To some people setting boundaries with children or other grown ups comes naturally. They never struggle to establish their own authority and space or to find a good balance between the carrot and the stick. Others either let their empathy and politeness be the end of them, or end up perpetually angry. Is there a magic formula to determine just the amount of boundaries your child needs in order to both be happy and grow into a kind and functional adult, or are there simply too many factors at play?

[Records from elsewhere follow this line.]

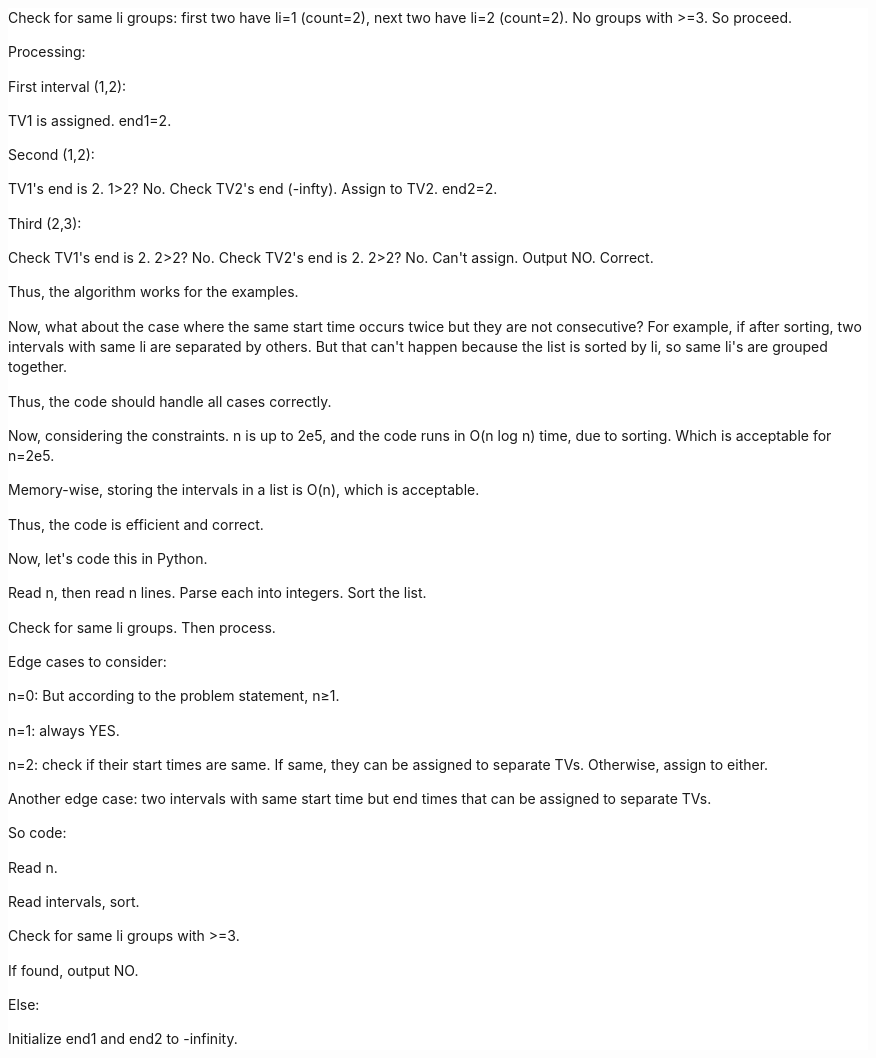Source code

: Check for same li groups: first two have li=1 (count=2), next two have li=2 (count=2). No groups with >=3. So proceed.

Processing:

First interval (1,2):

TV1 is assigned. end1=2.

Second (1,2):

TV1's end is 2. 1>2? No. Check TV2's end (-infty). Assign to TV2. end2=2.

Third (2,3):

Check TV1's end is 2. 2>2? No. Check TV2's end is 2. 2>2? No. Can't assign. Output NO. Correct.

Thus, the algorithm works for the examples.

Now, what about the case where the same start time occurs twice but they are not consecutive? For example, if after sorting, two intervals with same li are separated by others. But that can't happen because the list is sorted by li, so same li's are grouped together.

Thus, the code should handle all cases correctly.

Now, considering the constraints. n is up to 2e5, and the code runs in O(n log n) time, due to sorting. Which is acceptable for n=2e5.

Memory-wise, storing the intervals in a list is O(n), which is acceptable.

Thus, the code is efficient and correct.

Now, let's code this in Python.

Read n, then read n lines. Parse each into integers. Sort the list.

Check for same li groups. Then process.

Edge cases to consider:

n=0: But according to the problem statement, n≥1.

n=1: always YES.

n=2: check if their start times are same. If same, they can be assigned to separate TVs. Otherwise, assign to either.

Another edge case: two intervals with same start time but end times that can be assigned to separate TVs.

So code:

Read n.

Read intervals, sort.

Check for same li groups with >=3.

If found, output NO.

Else:

Initialize end1 and end2 to -infinity.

I do not come from the school that believes that all children are born the same and that it is entirely the environment in which they are amerced that determines a child’s personality. I do however believe that both as spiritual beings and as individual people we go through the same learning curve in order to attain greater awareness, understanding and enlightenment. That curve includes:
1. The baby phase (0-3 years depending on the individual). The being has no understanding of good and bad and no context in which to judge life or their actions. They are like sponges soaking in everything that is happening around them and mimicking the behaviour of others. Their greatest need is the need to feel safe and secure. This is essential since they can provide for very few of their own needs and rely on others to take care of them. You will accomplish very little by expressing your anger at a baby through yelling, spanking or putting them in time out. At best you will leave them with the impression that the world is a scary place and that cruelty is acceptable. The best course of action at this point is to accept that there should be very little in the form of boundaries and that the baby needs lots and lots of patience and love. Affirmations of what the baby is not allowed to do, through saying “no” and taking away their toys or objects of interest is an acceptable approach to correcting their behaviour. You may need to ask for help when you feel drained and in need of nurturing. It is neither fair not good for any infant to have only one caretaker.

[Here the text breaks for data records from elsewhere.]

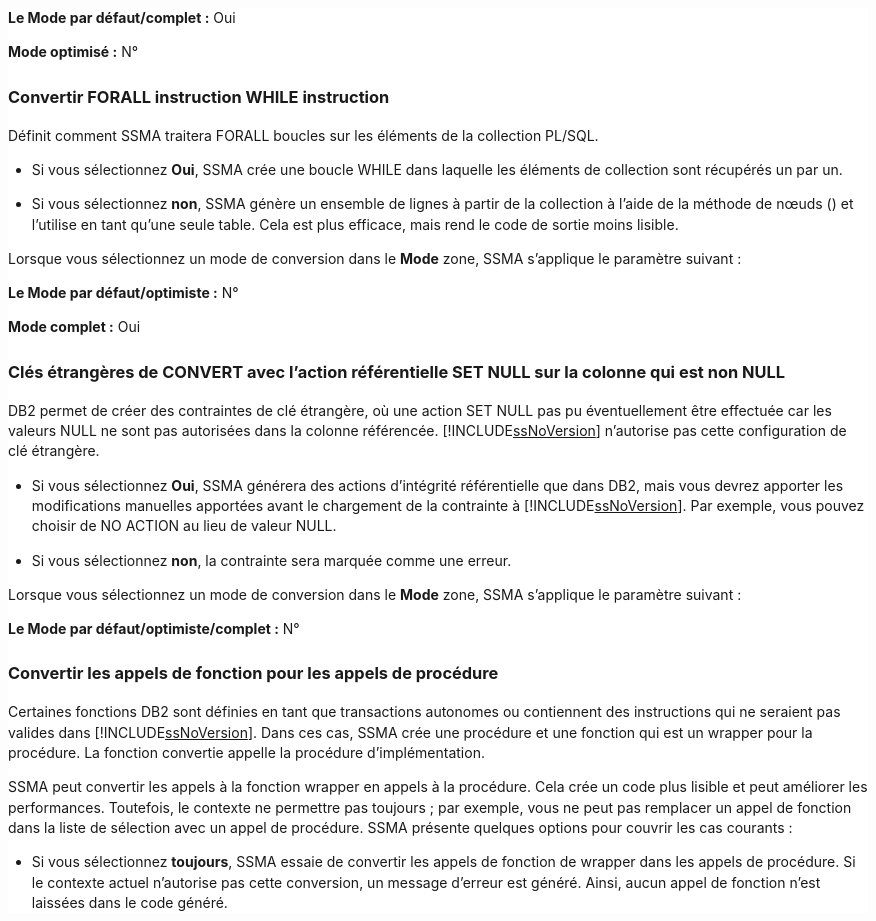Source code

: **Le Mode par défaut/complet :** Oui  
  
**Mode optimisé :** N°  
  
### <a name="convert-forall-statement-to-while-statement"></a>Convertir FORALL instruction WHILE instruction  
Définit comment SSMA traitera FORALL boucles sur les éléments de la collection PL/SQL.  
  
-   Si vous sélectionnez **Oui**, SSMA crée une boucle WHILE dans laquelle les éléments de collection sont récupérés un par un.  
  
-   Si vous sélectionnez **non**, SSMA génère un ensemble de lignes à partir de la collection à l’aide de la méthode de nœuds () et l’utilise en tant qu’une seule table. Cela est plus efficace, mais rend le code de sortie moins lisible.  
  
Lorsque vous sélectionnez un mode de conversion dans le **Mode** zone, SSMA s’applique le paramètre suivant :  
  
**Le Mode par défaut/optimiste :** N°  
  
**Mode complet :** Oui  
  
### <a name="convert-foreign-keys-with-set-null-referential-action-on-column-that-is-not-null"></a>Clés étrangères de CONVERT avec l’action référentielle SET NULL sur la colonne qui est non NULL  
DB2 permet de créer des contraintes de clé étrangère, où une action SET NULL pas pu éventuellement être effectuée car les valeurs NULL ne sont pas autorisées dans la colonne référencée. [!INCLUDE[ssNoVersion](../../includes/ssnoversion_md.md)] n’autorise pas cette configuration de clé étrangère.  
  
-   Si vous sélectionnez **Oui**, SSMA générera des actions d’intégrité référentielle que dans DB2, mais vous devrez apporter les modifications manuelles apportées avant le chargement de la contrainte à [!INCLUDE[ssNoVersion](../../includes/ssnoversion_md.md)]. Par exemple, vous pouvez choisir de NO ACTION au lieu de valeur NULL.  
  
-   Si vous sélectionnez **non**, la contrainte sera marquée comme une erreur.  
  
Lorsque vous sélectionnez un mode de conversion dans le **Mode** zone, SSMA s’applique le paramètre suivant :  
  
**Le Mode par défaut/optimiste/complet :** N°  
  
### <a name="convert-function-calls-to-procedure-calls"></a>Convertir les appels de fonction pour les appels de procédure  
Certaines fonctions DB2 sont définies en tant que transactions autonomes ou contiennent des instructions qui ne seraient pas valides dans [!INCLUDE[ssNoVersion](../../includes/ssnoversion_md.md)]. Dans ces cas, SSMA crée une procédure et une fonction qui est un wrapper pour la procédure. La fonction convertie appelle la procédure d’implémentation.  
  
SSMA peut convertir les appels à la fonction wrapper en appels à la procédure. Cela crée un code plus lisible et peut améliorer les performances. Toutefois, le contexte ne permettre pas toujours ; par exemple, vous ne peut pas remplacer un appel de fonction dans la liste de sélection avec un appel de procédure. SSMA présente quelques options pour couvrir les cas courants :  
  
-   Si vous sélectionnez **toujours**, SSMA essaie de convertir les appels de fonction de wrapper dans les appels de procédure. Si le contexte actuel n’autorise pas cette conversion, un message d’erreur est généré. Ainsi, aucun appel de fonction n’est laissées dans le code généré.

When most souls on earth were infants
2. The child phase (3-12 years, depending on the child). A child has an understanding of themselves and is developing an understanding of the world. They are now capable of distinguishing between what is good behaviour and what is bad. They are also more eager to connect with others, express themselves and test the limits of your boundaries over and over again. This is the time to be firm. Very firm. Do not give into the trap of trading their discipline for their unconditional love for you. Being perceived as the “good guy” and “nice parent” at this stage may be flattering, but will not gain you any gratitude in the teenage years. Do not use your child to fill your emotional needs for love and approval. Set very clear rules and enforce them consistently. Make your child feel safe by setting boundaries and allow them to trust that authority can be relied on and can be good.
Do not let your child be idle or bored for long periods of time. Make sure that they always know what they are supposed to be doing, whether it’s a karate class, chores or playing outside with friends, structure is essential.

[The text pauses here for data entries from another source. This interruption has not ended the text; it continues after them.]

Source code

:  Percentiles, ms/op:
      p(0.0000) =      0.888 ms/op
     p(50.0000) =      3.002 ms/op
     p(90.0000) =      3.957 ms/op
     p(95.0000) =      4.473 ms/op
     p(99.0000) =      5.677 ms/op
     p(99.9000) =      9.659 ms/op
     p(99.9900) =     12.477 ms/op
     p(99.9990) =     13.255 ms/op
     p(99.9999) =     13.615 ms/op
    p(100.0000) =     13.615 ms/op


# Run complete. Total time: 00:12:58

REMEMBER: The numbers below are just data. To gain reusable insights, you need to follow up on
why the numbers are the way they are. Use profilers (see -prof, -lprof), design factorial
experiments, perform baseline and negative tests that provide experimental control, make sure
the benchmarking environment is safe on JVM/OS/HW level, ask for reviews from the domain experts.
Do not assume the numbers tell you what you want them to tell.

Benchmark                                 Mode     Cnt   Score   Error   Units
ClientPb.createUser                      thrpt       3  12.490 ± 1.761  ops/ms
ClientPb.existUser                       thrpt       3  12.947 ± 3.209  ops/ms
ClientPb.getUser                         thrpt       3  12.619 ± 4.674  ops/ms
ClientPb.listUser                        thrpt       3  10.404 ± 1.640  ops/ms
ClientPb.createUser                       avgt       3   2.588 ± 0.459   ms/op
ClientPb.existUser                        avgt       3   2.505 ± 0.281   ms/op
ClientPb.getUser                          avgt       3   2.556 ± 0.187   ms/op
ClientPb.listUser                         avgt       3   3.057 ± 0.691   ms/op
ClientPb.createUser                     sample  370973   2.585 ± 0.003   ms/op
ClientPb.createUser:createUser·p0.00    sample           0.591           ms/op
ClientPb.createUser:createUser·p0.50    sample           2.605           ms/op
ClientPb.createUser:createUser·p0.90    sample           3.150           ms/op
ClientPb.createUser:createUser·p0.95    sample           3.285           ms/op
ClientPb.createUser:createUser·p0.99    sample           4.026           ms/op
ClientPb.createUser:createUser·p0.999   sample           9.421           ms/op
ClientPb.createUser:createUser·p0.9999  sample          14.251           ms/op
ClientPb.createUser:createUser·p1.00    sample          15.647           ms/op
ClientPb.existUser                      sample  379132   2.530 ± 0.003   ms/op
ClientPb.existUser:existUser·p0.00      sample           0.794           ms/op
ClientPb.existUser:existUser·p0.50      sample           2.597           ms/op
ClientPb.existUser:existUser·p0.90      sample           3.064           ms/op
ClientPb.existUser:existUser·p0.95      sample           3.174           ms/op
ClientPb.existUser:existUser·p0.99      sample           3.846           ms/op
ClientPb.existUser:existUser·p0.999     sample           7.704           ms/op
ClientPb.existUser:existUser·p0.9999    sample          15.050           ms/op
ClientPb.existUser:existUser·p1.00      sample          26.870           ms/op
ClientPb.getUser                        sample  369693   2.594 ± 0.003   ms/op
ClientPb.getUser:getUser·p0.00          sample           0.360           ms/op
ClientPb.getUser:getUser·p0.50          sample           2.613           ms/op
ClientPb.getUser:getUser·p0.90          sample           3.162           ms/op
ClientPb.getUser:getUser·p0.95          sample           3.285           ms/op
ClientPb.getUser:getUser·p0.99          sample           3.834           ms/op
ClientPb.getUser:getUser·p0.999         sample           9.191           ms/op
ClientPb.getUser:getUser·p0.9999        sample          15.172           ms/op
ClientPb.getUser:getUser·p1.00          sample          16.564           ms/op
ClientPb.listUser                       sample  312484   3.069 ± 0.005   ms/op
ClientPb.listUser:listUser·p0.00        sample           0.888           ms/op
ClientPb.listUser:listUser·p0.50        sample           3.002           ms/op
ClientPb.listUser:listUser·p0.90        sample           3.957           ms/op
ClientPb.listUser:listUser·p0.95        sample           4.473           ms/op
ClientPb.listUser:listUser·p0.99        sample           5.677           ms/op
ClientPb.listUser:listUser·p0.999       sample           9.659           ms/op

Try to be fair and to not react to your child’s tantrums in an emotional way. Give yourself time to calm down before you punish their bad behaviour. Remember that as a parent you must also be their primary supporter and to encourage, complement and approve of any good behaviour and talent that they display. Show them how proud you are of them when they act well.
When most souls on earth were children
3. The young adult phase (13-25 years). During this phase the individual will be learning to assert their own power in the world, to establish authority, independence and competency. This is the most egotistical phase, during which people are the least empathetic and the least willing to put themselves in the shoes of others in order to access the consequences of their actions. The moto is “I can”.
With youth, health and beauty on their side, most young adults are convinced that they are very important in the scheme of things, that they are exceptional even, and that they will change the world. As a result, it is often precisely this developmental group that ends up changing the world. Their traumas are fewer than those of adults. They are therefore prone to arrogance and unkindness, thinking that they will be invincible to the scars endured by others.
Having had a child phase where boundaries were clearly established and upheld, will make a huge difference in determining how difficult the young adult years will be.
As a parent, you may continue setting punishments and rewards and enforcing them, but most of your teaching now will be taking place through example. The young adult is much more likely to follow your advice if you yourself follow it and if it helped you be successful. If they do not perceive you as powerful, successful or desirable by others, your teachings are much more likely to fall on deaf ears.
Do not over-coddle your adolescent child, let them start learning through their own mistakes. Set boundaries for safety (and keeping away bad influences) more than for discipline, and remember that your greatest enemy is still idleness. A young adult needs to be productive. School, chores,part-time work, sports, arts, activities,friends. Not video games, porn and TV for 6 hours a day.
What we are trying to transition away from now
4. The adult/ mature person phase (25-35). There are very many people on our planet that spiritually have not arrived at this phase yet and are still exploring one of the earlier ones. As a parent, you are meant to have let go of the apron strings entirely. Be there for your child when they need you, but accept that they are now on equal footing with you.
5. The old soul. People who arrive at this phase have mastered most of what they incarnated to learn, and are preparing to transition to higher dimensions. They have little need for a parental figure in their lives, though their love for others and appreciation for them is strong.